Hace más de trescientos años, el patriarca de Moscú y de toda Rusia, Joaquín, bendijo al príncipe Mijaíl Cherkáski, propietario del pueblo de Ostankino, para la construcción de una nueva iglesia de piedra en lugar de la antigua de madera, consagrada en honor a la Trinidad Vivificante. El príncipe planeaba añadir dos capillas: en nombre de la Santísima Virgen María, la icono de Tikhvin y del santo Alejandro de Svir. Solicitó permiso para construir en un nuevo lugar debido a la epidemia que había dejado numerosos enterramientos en el antiguo. La petición para la construcción fue presentada en septiembre de 1678.
El pueblo de Ostankino es conocido desde 1548, y tras el Tiempo de Turbulencias se convirtió en la propiedad del príncipe Iván Borísovich Cherkáski. En 1617 ya había una iglesia en honor a la Trinidad Vivificante, tierras de cultivo, un estanque, un molino, el barrio de Boyárkina, la casa de los boyardos y el río Kopyténka, que más tarde fue canalizado. El personal de la iglesia estaba compuesto por un sacerdote, un diácono y un sacristán, que también era campanero.
En 1625 y 1627 se construyó una nueva iglesia de madera. La propiedad pasó al príncipe Yákov Kudentóvich Cherkáski, y luego al príncipe Mijaíl Yákovlevich Cherkáski, quien decidió construir una iglesia de piedra. Su hijo mayor, Pedro, se casó con la princesa María Borísovna Golitsina, y el menor, con Agrafena Lvovna Naryshkina. El príncipe Cherkáski era un gran terrateniente, poseyendo 9083 casas. Ostankino era la principal mansión de los Cherkáski en la región de Moscú. El príncipe construyó mucho: iglesias en el monasterio Novo-Spas, en el pueblo de Nikolskoye, en el territorio del Kremlin y en otros lugares.

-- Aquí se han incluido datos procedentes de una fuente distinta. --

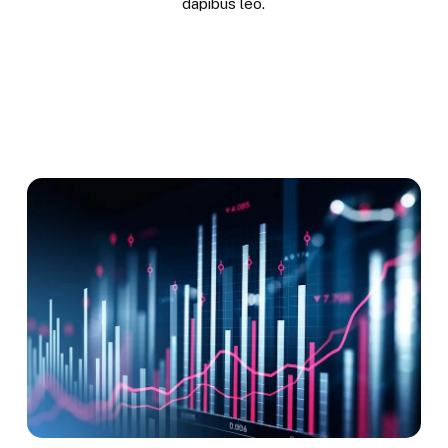
dapibus leo.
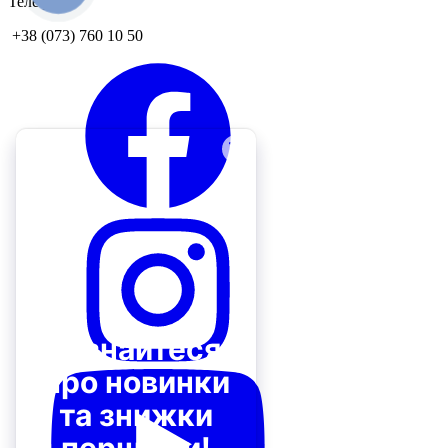
Телефон:
+38 (073) 760 10 50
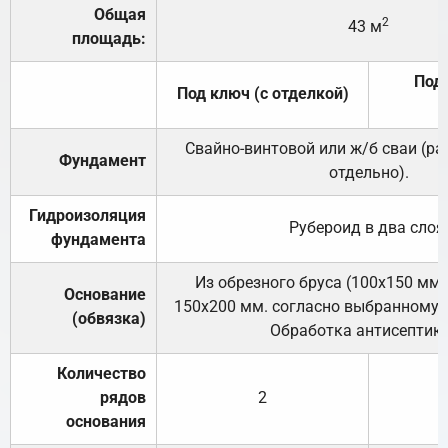
Общая
2
43 м
площадь:
Под 
Под ключ (с отделкой)
Свайно-винтовой или ж/б сваи (р
Фундамент
отдельно).
Гидроизоляция
Рубероид в два слоя
фундамента
Из обрезного бруса (100х150 мм.
Основание
150х200 мм. согласно выбранному с
(обвязка)
Обработка антисептик
Количество
рядов
2
основания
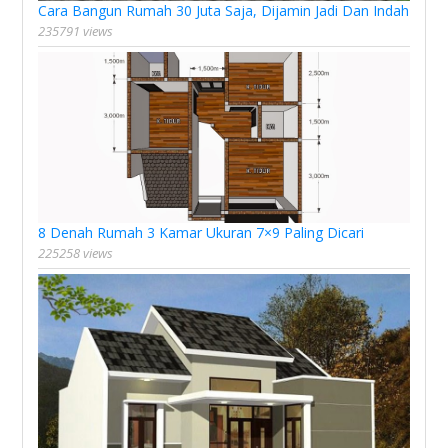
Cara Bangun Rumah 30 Juta Saja, Dijamin Jadi Dan Indah
235791 views
8 Denah Rumah 3 Kamar Ukuran 7×9 Paling Dicari
225258 views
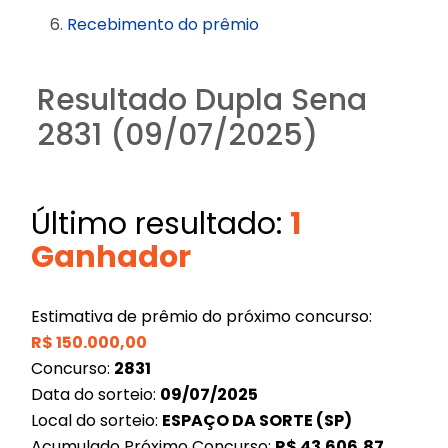
Recebimento do prêmio
Resultado Dupla Sena
2831 (09/07/2025)
Último resultado:
1
Ganhador
Estimativa de prêmio do próximo concurso:
R$
150.000,00
Concurso:
2831
Data do sorteio:
09/07/2025
Local do sorteio:
ESPAÇO DA SORTE (SP)
Acumulado Próximo Concurso:
R$
43.606,87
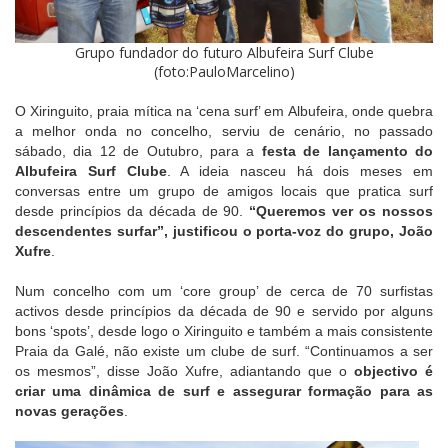
Grupo fundador do futuro Albufeira Surf Clube
(foto:PauloMarcelino)
O Xiringuito, praia mítica na ‘cena surf’ em Albufeira, onde quebra
a melhor onda no concelho, serviu de cenário, no passado
sábado, dia 12 de Outubro, para a
festa de lançamento do
Albufeira Surf Clube
. A ideia nasceu há dois meses em
conversas entre um grupo de amigos locais que pratica surf
desde princípios da década de 90.
“Queremos ver os nossos
descendentes surfar”, justificou o porta-voz do grupo, João
Xufre
.
Num concelho com um ‘core group’ de cerca de 70 surfistas
activos desde princípios da década de 90 e servido por alguns
bons ‘spots’, desde logo o Xiringuito e também a mais consistente
Praia da Galé, não existe um clube de surf. “Continuamos a ser
os mesmos”, disse João Xufre, adiantando que o
objectivo é
criar uma dinâmica de surf e assegurar formação para as
novas gerações
.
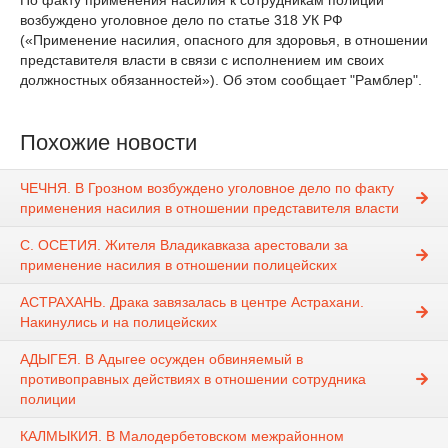
По факту применения насилия к сотрудникам полиции
возбуждено уголовное дело по статье 318 УК РФ
(«Применение насилия, опасного для здоровья, в отношении
представителя власти в связи с исполнением им своих
должностных обязанностей»). Об этом сообщает "Рамблер".
Похожие новости
ЧЕЧНЯ. В Грозном возбуждено уголовное дело по факту
применения насилия в отношении представителя власти
С. ОСЕТИЯ. Жителя Владикавказа арестовали за
применение насилия в отношении полицейских
АСТРАХАНЬ. Драка завязалась в центре Астрахани.
Накинулись и на полицейских
АДЫГЕЯ. В Адыгее осужден обвиняемый в
противоправных действиях в отношении сотрудника
полиции
КАЛМЫКИЯ. В Малодербетовском межрайонном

Ostankino fue la residencia principal de los Cherkáski. La nueva iglesia, situada cerca de la mansión, se convirtió en su iglesia doméstica con tres capillas. Personas de alta sociedad, incluidos miembros de la familia imperial, a menudo se detenían aquí en su camino hacia el Monasterio de la Trinidad de San Sergio. En 1856, antes de la llegada del emperador Alejandro II, se renovó el iconostasio. El iconostasio de la iglesia es interesante por su arquitectura, que recuerda a un órgano.
En el siglo XVIII, Ostankino seguía siendo la residencia principal de los Cherkáski, pero con el traslado de la capital a San Petersburgo, los propietarios visitaban menos este lugar. En la década de 1730, Ostankino recuperó su importancia, y el príncipe Cherkáski pasaba aquí el verano con su familia. La emperatriz Ana Ioánovna y Elizabeth Petrovna visitaron la mansión. Tras la muerte del príncipe en 1742, su hija Varvara se casó con el conde Pedro Sheremetev. Ostankino cayó en un letargo, pero tras la muerte de Varvara en 1767, el conde Pedro Borísovich cambió la apariencia de la iglesia.
En el siglo XIX, los Sheremetev se mudaron a Petersburgo. El conde donó para la construcción de instituciones benéficas, incluido el Instituto de Emergencias de nombre Sklífososovski. Tras su muerte, la propiedad pasó al príncipe Dmitri Nikolaevich, bajo cuyo mando la iglesia fue restaurada. Ostankino se convirtió en un lugar popular para paseos. En 1856, el emperador Alejandro II eligió Ostankino para la confesión antes de su coronación. La iglesia fue renovada, los íconos restaurados y las paredes repintadas.
El conde Dmitri Sheremetev era piadoso y a menudo veneraba las reliquias. En 1866, trajo a Ostankino el ícono de la Virgen de Iver. En 1875, el conde Alexander Dmitrievich Sheremetev comenzó la reparación y restauración de la iglesia.
En 1919, la parroquia se trasladó al sótano debido a la pobreza. En 1922, se retiraron valores de la iglesia. En la década de 1930, la iglesia se convirtió en parte del Museo Antirreligioso. Durante la guerra, el local se utilizó como almacén. En la década de 1970, comenzó la restauración. En 1991, el Patriarca Alexis II consagró el altar en honor a la Santa Trinidad Vivificante. En 1994 y 1996 se consagraron las capillas. Actualmente, aquí se encuentra la residencia patriarcal y se ha creado una comunidad ortodoxa. En momentos difíciles y en festividades, la hermandad reza por la salvación de Rusia y de todos los cristianos ortodoxos.